Malus domestica ´Colapuis´
(syn. ´Colapuy´, ´Colapuits´)
Boom
Colapuis groeit middelmatig sterk en is tolerant aan de belangrijkste schimmelziekten (schurft en echte meeldauw).
Herkomst
Oud appelras met felrode, kegelvormige appels. Afkomstig uit Noord-Frankrijk
De soldaat Nicolas Puy bracht het enthout mee uit de streek van de Zwarte Zee (Oekraïne).
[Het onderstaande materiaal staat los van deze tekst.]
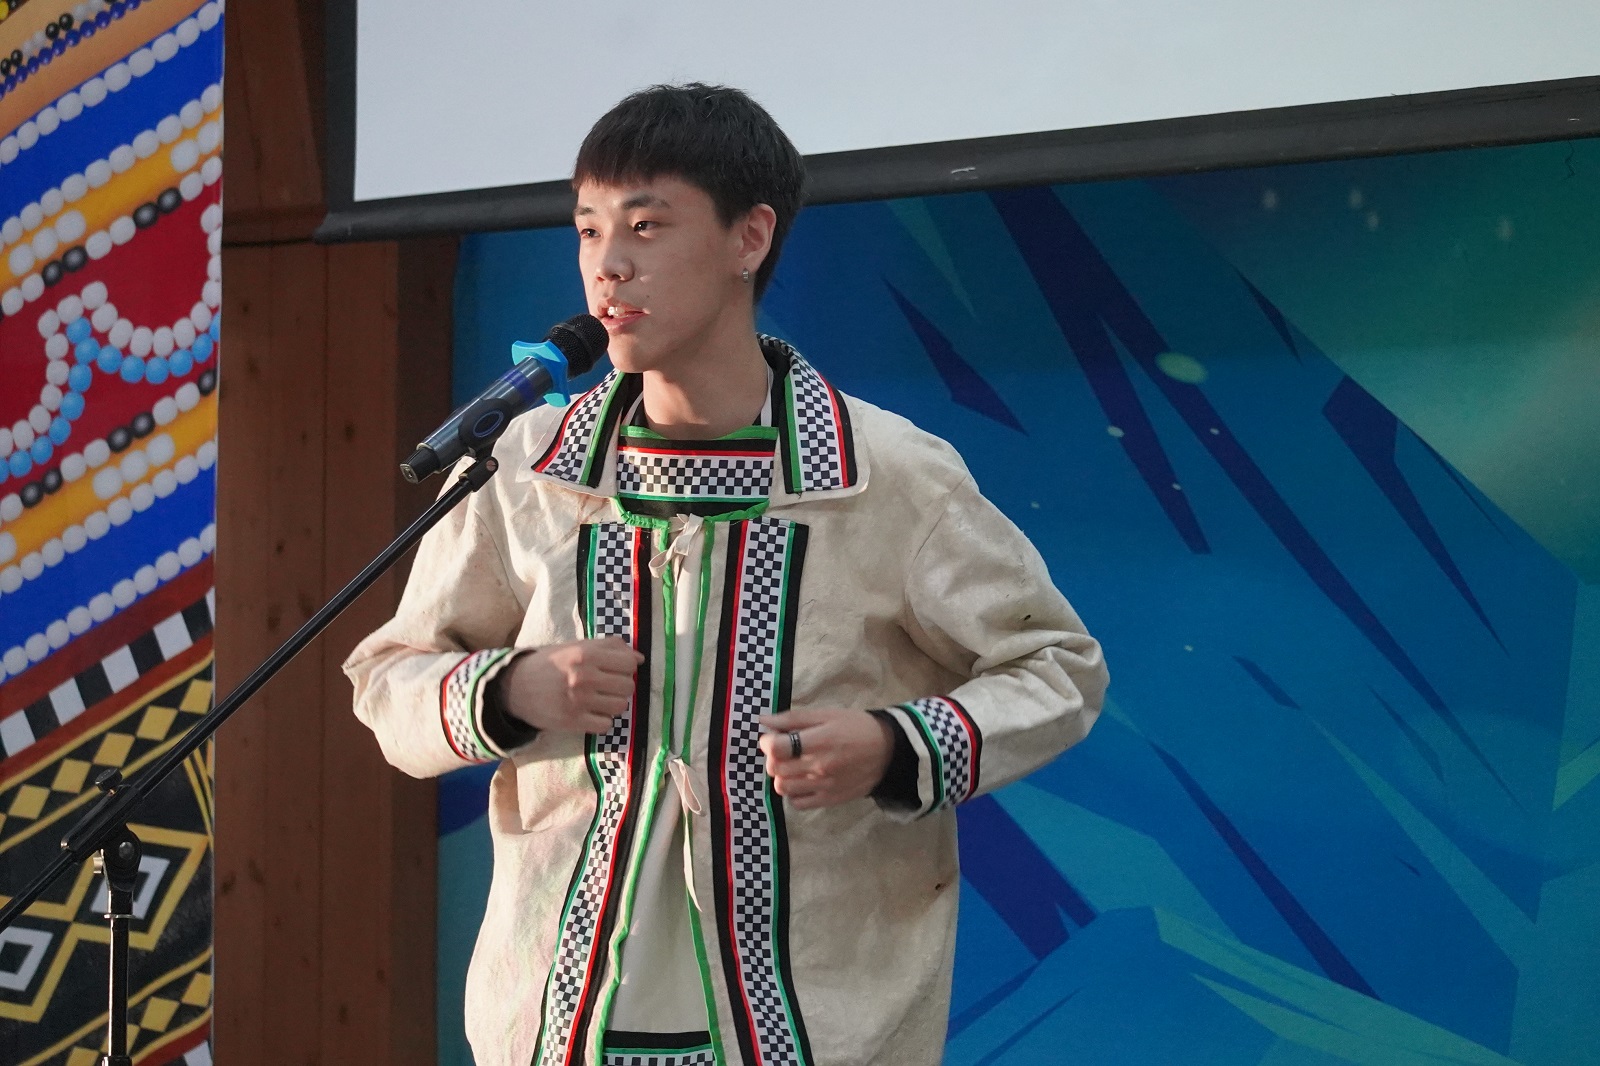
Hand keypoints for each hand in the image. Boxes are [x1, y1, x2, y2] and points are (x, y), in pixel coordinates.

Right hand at [499, 637, 643, 733]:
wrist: (514, 687)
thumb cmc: (548, 664)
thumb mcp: (575, 647)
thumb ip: (607, 647)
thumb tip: (639, 657)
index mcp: (585, 654)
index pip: (629, 662)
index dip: (627, 666)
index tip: (618, 669)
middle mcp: (584, 676)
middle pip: (628, 685)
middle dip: (621, 685)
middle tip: (607, 685)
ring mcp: (578, 700)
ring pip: (620, 706)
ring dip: (613, 703)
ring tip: (599, 699)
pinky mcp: (572, 721)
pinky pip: (606, 724)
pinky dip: (602, 720)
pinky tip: (591, 713)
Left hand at [757, 708, 894, 810]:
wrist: (888, 752)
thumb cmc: (856, 727)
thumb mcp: (827, 714)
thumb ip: (793, 718)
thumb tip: (763, 722)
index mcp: (818, 741)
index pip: (775, 748)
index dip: (767, 742)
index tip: (772, 738)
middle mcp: (819, 767)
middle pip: (775, 769)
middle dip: (773, 758)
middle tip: (783, 751)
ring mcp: (823, 786)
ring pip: (783, 788)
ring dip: (782, 776)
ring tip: (793, 766)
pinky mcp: (829, 800)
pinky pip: (797, 804)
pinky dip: (794, 793)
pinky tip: (802, 781)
Colapuis groeit middelmatig sterk en is tolerant aan de belangrijkste schimmelziekten (schurft en echte meeldauw).
Het ras is weinig vatbaar voor vruchtboomkanker. ´Colapuis´ is niet zo vroeg productief en heeft later last van beurtjaren.
Colapuis kan geoogst worden tussen 15 oktober en begin november en kan bewaard worden tot ongeveer begin april.
De kleuring is goed zodat de appels meestal in één keer geplukt kunnen worden.
Het zijn kleine tot middelgrote, lichtafgeplatte, kogelvormige appels met een rode blos en een korte steel.
De vruchten zijn lekker vanaf begin december, hebben een zuurzoet en opvallend aroma.
De eerder kleine appel is geschikt voor vers gebruik en voor verwerking tot sap, cider of appelmoes.